Biden called NATO’s “collective defense” deal a “sacred commitment,” and said unity in the Western military alliance was of the utmost importance.

“I am convinced that Vladimir Putin was counting on the division of NATO,” Biden said. “But he wasn’t able to do it. We all stayed together.

European security faces its most serious test since World War II. Western leaders have spent the past week consulting on contingency plans should the conflict spread. The invasion shook NATO from any complacency it might have felt and cast a dark shadow over Europe.

Biden’s national security adviser, Jake Sullivan, said Biden’s speech would highlight “the urgency of the challenge before us” and “what the conflict in Ukraine means to the world, and why it’s so important that the free world stands united and resolute”. in the face of Russian aggression.

In addition to the meeting with Duda, Biden attended a meeting of U.S. and Ukrainian diplomatic and defense officials to provide an update on Ukraine’s military, diplomatic and humanitarian situation.

Warsaw, a city of nearly 1.8 million people, grew by around 17% in a month as refugees came in large numbers seeking shelter.

While Poles have so far welcomed Ukrainians, humanitarian efforts are largely the work of volunteers. Warsaw Mayor Rafal Trzaskowski warned it was not sustainable and social services were crumbling under pressure.

The United States sent money and supplies to help the refugee effort. This week, Biden announced $1 billion in additional aid in addition to accepting refugees.

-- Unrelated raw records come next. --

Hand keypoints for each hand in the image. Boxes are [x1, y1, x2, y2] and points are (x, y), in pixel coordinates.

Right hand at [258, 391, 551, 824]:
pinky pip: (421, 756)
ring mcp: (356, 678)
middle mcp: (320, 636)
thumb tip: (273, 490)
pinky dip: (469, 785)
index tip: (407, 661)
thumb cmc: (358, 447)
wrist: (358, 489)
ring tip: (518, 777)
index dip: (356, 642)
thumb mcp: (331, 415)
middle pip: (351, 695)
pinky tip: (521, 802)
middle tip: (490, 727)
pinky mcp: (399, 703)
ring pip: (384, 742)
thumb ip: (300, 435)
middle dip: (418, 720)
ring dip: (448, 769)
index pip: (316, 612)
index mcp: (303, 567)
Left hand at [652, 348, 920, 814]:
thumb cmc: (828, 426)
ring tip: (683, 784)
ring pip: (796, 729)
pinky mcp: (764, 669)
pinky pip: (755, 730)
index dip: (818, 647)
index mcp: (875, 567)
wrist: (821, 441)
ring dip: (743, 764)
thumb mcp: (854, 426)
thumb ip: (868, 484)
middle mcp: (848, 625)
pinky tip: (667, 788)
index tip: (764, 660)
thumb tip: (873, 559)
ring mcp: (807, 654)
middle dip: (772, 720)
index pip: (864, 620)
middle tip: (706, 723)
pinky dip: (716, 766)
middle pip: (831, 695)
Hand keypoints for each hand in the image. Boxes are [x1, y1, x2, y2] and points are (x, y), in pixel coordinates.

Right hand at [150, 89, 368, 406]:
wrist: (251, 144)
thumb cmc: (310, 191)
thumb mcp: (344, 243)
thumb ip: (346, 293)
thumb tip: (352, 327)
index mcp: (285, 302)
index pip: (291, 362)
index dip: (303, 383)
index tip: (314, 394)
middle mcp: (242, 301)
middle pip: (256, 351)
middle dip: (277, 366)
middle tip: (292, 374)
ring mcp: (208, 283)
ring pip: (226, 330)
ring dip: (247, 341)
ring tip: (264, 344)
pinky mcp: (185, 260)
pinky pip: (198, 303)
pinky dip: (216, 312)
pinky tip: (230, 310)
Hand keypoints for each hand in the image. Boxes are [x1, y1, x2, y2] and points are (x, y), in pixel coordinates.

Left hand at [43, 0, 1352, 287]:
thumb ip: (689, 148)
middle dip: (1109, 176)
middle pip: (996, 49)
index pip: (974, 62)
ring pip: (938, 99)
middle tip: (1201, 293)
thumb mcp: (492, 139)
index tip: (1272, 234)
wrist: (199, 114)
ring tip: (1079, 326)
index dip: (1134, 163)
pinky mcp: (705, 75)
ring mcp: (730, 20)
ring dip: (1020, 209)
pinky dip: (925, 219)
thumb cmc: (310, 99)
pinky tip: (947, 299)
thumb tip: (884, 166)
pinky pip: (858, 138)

The United States and many of its allies have imposed several rounds of economic and other sanctions on Russian individuals, banks and other entities in the hope that the cumulative effect over time will force Putin to withdraw his troops. .

But no clear path to end the conflict has emerged. Although Russian officials have suggested focusing their invasion on Donbass, a region in eastern Ukraine, Biden told reporters, when asked if the Kremlin had changed its strategy, “I’m not not sure they did.”

Associated Press writers Aamer Madhani in Washington and Monika Scislowska in Warsaw, Poland contributed to this report.